Do you remember Merton on the street in Louisville? “There is no way of telling people that they are all walking around shining like the sun.” We need to figure out how to tell people them precisely that: “Hey you! You are beautiful and shining like the sun!”, and to help them believe it, because they’ve already got everything they need to do works both great and small. It’s a matter of no small faith on all our parts, but nonetheless imperative. Consciousness creates reality, so let’s help each other wake up.

In the healing of Peter (who probably didn’t feel very beautiful even though people were treating him as though he were the most beautiful thing on earth), awareness, attention, and intention came together, through his family, to enable Peter to feel rested and cared for, so that his body could do what bodies do. The body can heal best when it is in balance, and although I’m sure Peter would have healed just fine with only one of his attendants, there are many who can use an *extra* attendant. I italicize *extra*, because people in need of healing are not always in as good a place as Peter was, and therefore have further to go to get their bodies to the restful place of balance, so they can muster their healing energy.

Attention, awareness, and intention also create beauty which might account for its unwieldy nature! Consciousness creates reality.

Thanks also for the Hopkins. Here’s one I was reminded of by John O’Donahue, from his last book, To Bless the Space Between Us: A Book of Blessings. It's the end of his Blessing for a Nurse:

In this fragile frontier-place, your kindness
Becomes the light that consoles the broken-hearted, Awakens within desperate storms
The oasis of serenity that calls
The spirit to rise from beneath the weight of pain, To create new space in the person’s mind
Where they gain distance from their suffering And begin to see the invitation To integrate and transform it.
May you embrace the beauty in what you do
And how you stand like a secret angel
Between the bleak despair of illness
And the unquenchable light of spirit
That can turn the darkest destiny towards dawn.
May you never doubt the gifts you bring;
Rather, learn from these frontiers
Wisdom for your own heart. May you come to inherit
The blessings of your kindness
And never be without care and love
When winter enters your own life.

May this add to the conversation. Blessings and Peace, Ana Hernandez

O'Donohue's book *Beauty* is also a nutritious read.

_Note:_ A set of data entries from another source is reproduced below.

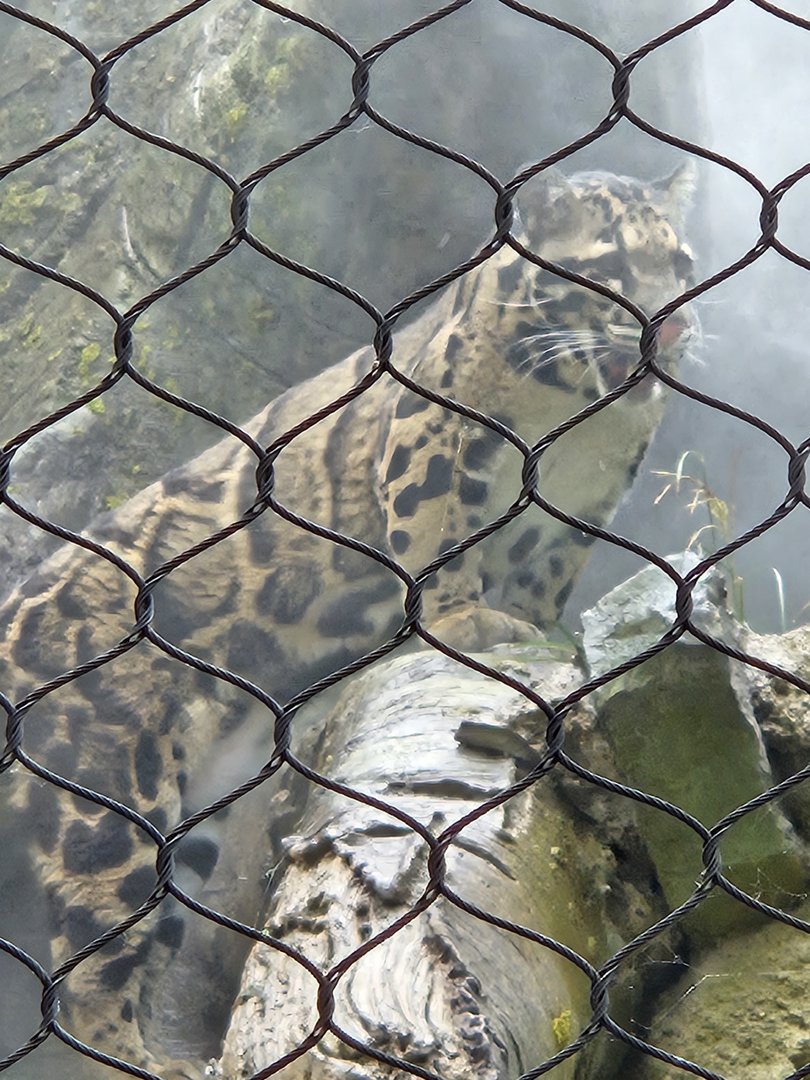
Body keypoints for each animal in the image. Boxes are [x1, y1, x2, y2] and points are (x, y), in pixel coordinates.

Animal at [0, 165, 696, 1078]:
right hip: (106, 795)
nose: (673, 322)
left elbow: (540, 583)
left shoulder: (573, 519)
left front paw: (528, 626)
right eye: (610, 265)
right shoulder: (432, 432)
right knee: (87, 974)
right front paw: (466, 618)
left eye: (680, 263)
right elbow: (438, 538)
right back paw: (145, 1057)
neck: (584, 406)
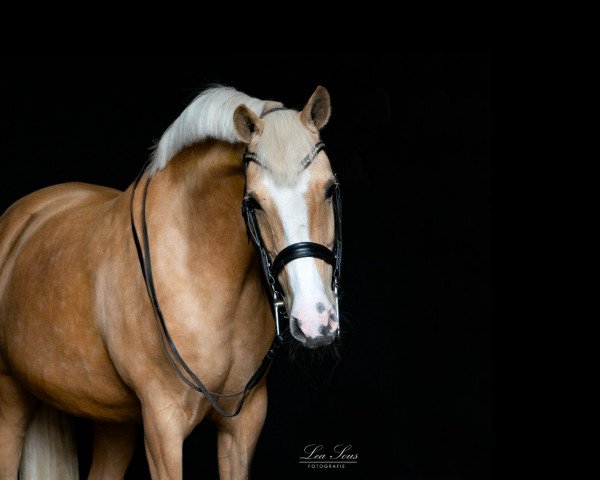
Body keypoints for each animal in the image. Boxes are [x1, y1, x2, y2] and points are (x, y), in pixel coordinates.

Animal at [0, 84, 340, 478]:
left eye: (330, 189)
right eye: (253, 202)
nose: (315, 320)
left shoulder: (244, 425)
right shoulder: (164, 425)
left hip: (112, 421)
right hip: (10, 400)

[And I won't pass up the chance to add that hearing and singing Ana's music is also very nutritious -
http://www.myspace.com/anahermusic
and
http://www.anahermusic.com/

Interesting dialogue on the fear of beauty. It reminds me of watching my sons grow into young men in a culture that presses joyful feelings into "coolness." When they were toddlers, they both were drawn to bright, beautiful colors. But it became less acceptable as they grew closer to peers, to enjoy those things. They both have artistic skills, and love to master drawings of monsters and dragons. (Beautiful in their own way.) But Karl continues to bring in artwork that is more delicate in beauty.
Sometimes it seems to me that the only acceptable strong feelings in our culture are anger and vengeance.